Wait, what? I mean, I know he did. I know I must have written about it at the end of last season. Maybe I eliminated it from my memory. A 5-foot-8 slot receiver – who plays his you-know-what off every down, not knocking him here -- led what was supposed to be one of the greatest teams in franchise history with five touchdowns. Some 13 players in NFL history have scored five touchdowns in a single game and Gale Sayers once scored six. Imagine that, Sayers scored more touchdowns in one afternoon than any Cowboys player could in 16 games. That kind of sums up the miserableness that was last season.

What were we talking about? Oh yeah, why the thirst for football has never been more so for the Cowboys. The reason for this is that everyone, from Jerry Jones to the coaching staff to the players to the fans thought they were headed somewhere, down the Yellow Brick Road of the NFL. And then the Wicked Witch of the West made a surprise visit and Tony Romo broke his collarbone and it just spiraled from there.

Hope, though, as the poem says, does not breed eternal misery.  On this makeshift football field, the picturesque weather with the mountains in the background that only Southern California can offer, hope springs eternal. As the poet Alexander Pope wrote in *An Essay on Man *in 1734, "people always hope for the best, even in the face of adversity."

And that's where we are with the 2016 Dallas Cowboys.
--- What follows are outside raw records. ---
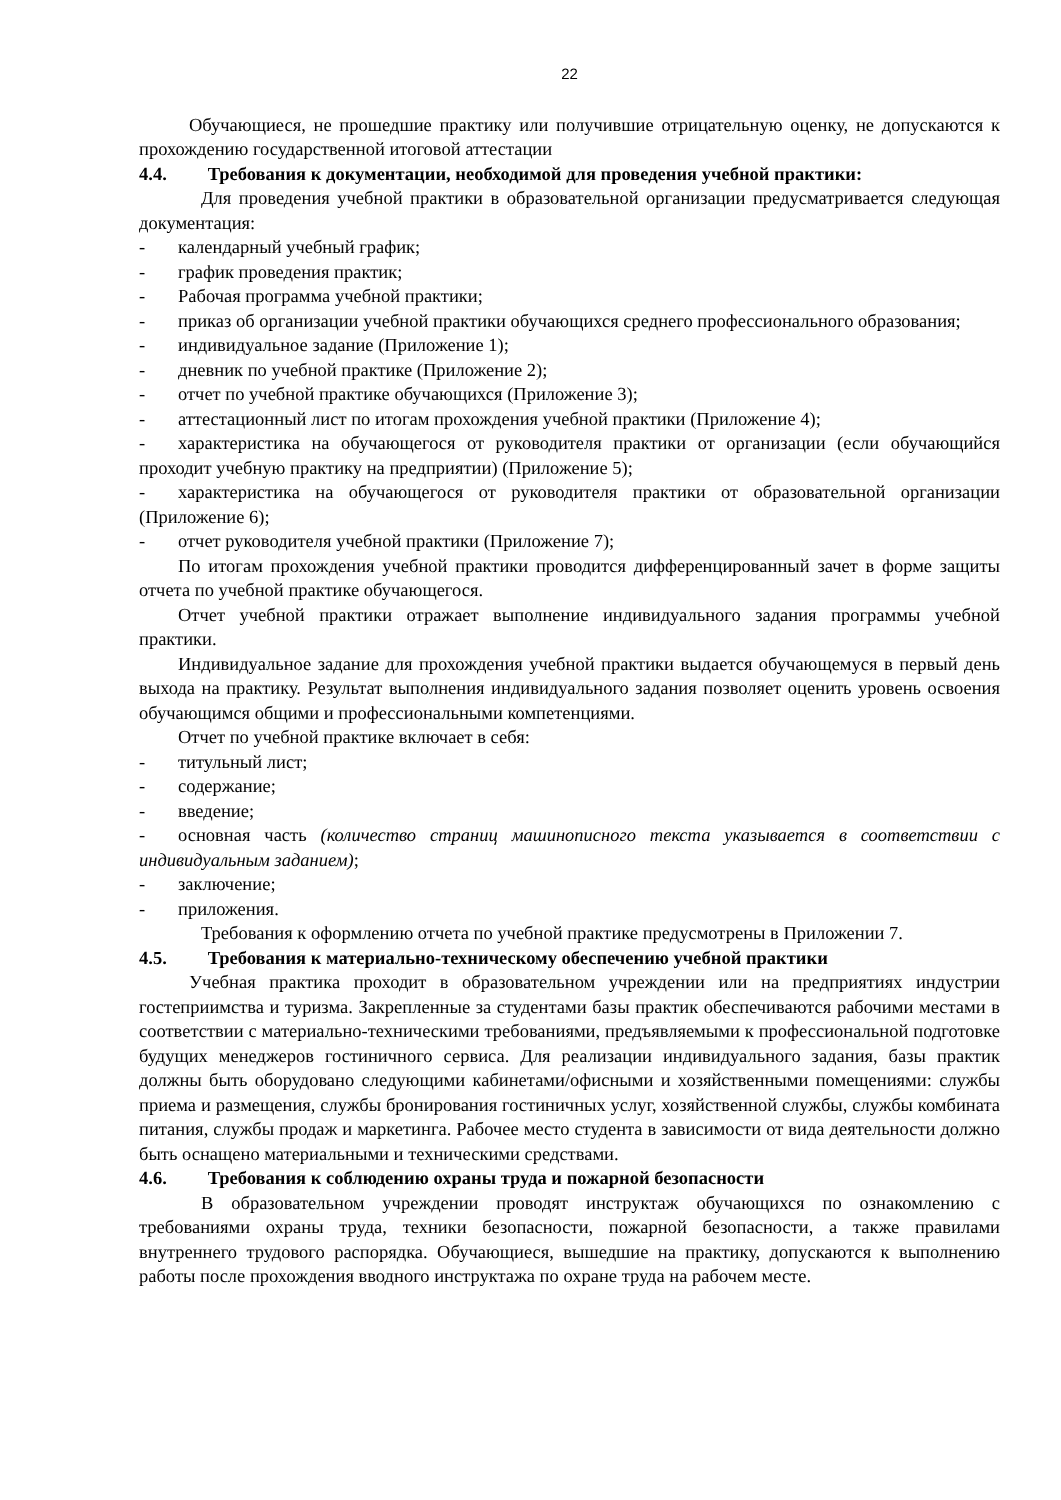22
Обучающиеся, не прошедшие практику или получившие отрицательную оценку, не допускаются к прохождению государственной итоговой аттестации
4.4. Требования к документации, необходимой для проведения учебной практики:
Для проведения учебной практики в образовательной организации предусматривается следующая документация:
- календарный учебный график;
- график проведения практик;
- Рабочая программа учебной практики;
- приказ об организации учебной практики обучающихся среднего профессионального образования;
- индивидуальное задание (Приложение 1);
- дневник по учебной практике (Приложение 2);
- отчет по учебной практике обучающихся (Приложение 3);
- аттестационный лист по итогам прохождения учебной практики (Приложение 4);
- характеристика на обучающегося от руководителя практики от организации (если обучающийся проходит учебную практику на предприятии) (Приложение 5);
- характеристика на обучающегося от руководителя практики от образовательной организации (Приложение 6);
- отчет руководителя учебной практики (Приложение 7);
По итогам прохождения учебной практики проводится дифференцированный зачет в форме защиты отчета по учебной практике обучающегося.
Отчет учебной практики отражает выполнение индивидуального задания программы учебной практики.
Индивидуальное задание для прохождения учебной практики выдается обучающемуся в первый день выхода на практику. Результат выполнения индивидуального задания позволяет оценить уровень освоения обучающимся общими и профессиональными компетенциями.
Отчет по учебной практике включает в себя:
- титульный лист;
- содержание;
- введение;
- основная часть (количество страниц машинописного текста указывается в соответствии с индивидуальным заданием);
- заключение;
- приложения.
Требования к оформлению отчета по учебной практике предусмотрены в Приложении 7.
4.5. Требования к материально-техническому обеспечению учебной практики
Учебная практика проходит в образовательном учреждении или на предприятиях индустрии гостеприимства и туризма. Закрепленные за студентами базы практик обеспечиваются рабочими местами в соответствии с материально-техническими требованиями, предъявляемыми к профессиональной подготовке будущих менеджеров гостиничного сервиса. Для реализации индивидуального задания, базы практик должны быть оборудовано следующими кабинетами/офисными и хозяйственными помещениями: службы приема и размещения, службы бронирования гостиничных услуг, хозяйственной службы, службы комбината питания, службы продаж и маркетинга. Рабочее место студента в зависимости от вида деятельности должно быть оснащено материальными и техническими средствами.
4.6. Требования к соблюдению охраны труда и пожарной безопасности
В образовательном учреждении проводят инструктаж обучающихся по ознакомлению с требованиями охраны труда, техники безопасности, пожарной безопасности, а также правилами внутреннего трудового распорядка. Обучающиеся, вышедшие на практику, допускаются к выполнению работы после прохождения вводного инструктажа по охране труда на рабочем месте.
Hopeful and optimistic that the nightmare that was last season was simply an aberration, just one of those years, and beginning today, the continuation of what began on this very field two years. We all thought we were headed for a solid three- or four-year run of success, playoff wins, and maybe, just maybe the sixth Lombardi Trophy in franchise history. And that can still be the case. That's the mindset right now for the majority. That really has to be the mindset. Any player, coach and or really fan who are sitting around without optimism in late-July, honestly, it's time to find something else to do. This isn't your gig. This is why sports are fun, this is why we love them, this is why we watch, why we care, because we all hope that this is the year.

Sitting here, minutes after the first walk through of camp, Jason Garrett giving his press conference behind me, there is a genuine sense of optimism. There are no dragon slayers in the NFC East, so there's no reason the Cowboys shouldn't win the division. There's no reason Romo can't stay healthy and start 15 games, which he did for four straight seasons before last season. There's no reason Dez Bryant shouldn't return to being an All-Pro caliber wide out. There's no reason Ezekiel Elliott shouldn't win Offensive Rookie of the Year running behind the league's premier blocks of granite. Heck, even Jaylon Smith looked good doing resistance work associate athletic trainer Britt Brown, the rookie linebacker was shuffling and back pedaling much like Anthony Spencer was here two years ago and the latter played by Week 4 (this is probably ridiculously overly optimistic, but it's the theme of the column, leave me be).

Know what else cause for optimism is. Team unity, team chemistry, call it whatever you wish. Without delving into specifics (forgive me, off the record is off the record), there were certain negative influences on this football team that are no longer here. One in particular gave black cloud a new meaning. And while winning can almost always overcome such issues, seven-game losing streaks tend to implode black clouds into mushroom clouds. Such was the case.

The first day of training camp, filled with hope and optimism … and you know what, there's this: There is no possible way the next five months can be any worse than what took place last year. So there's that.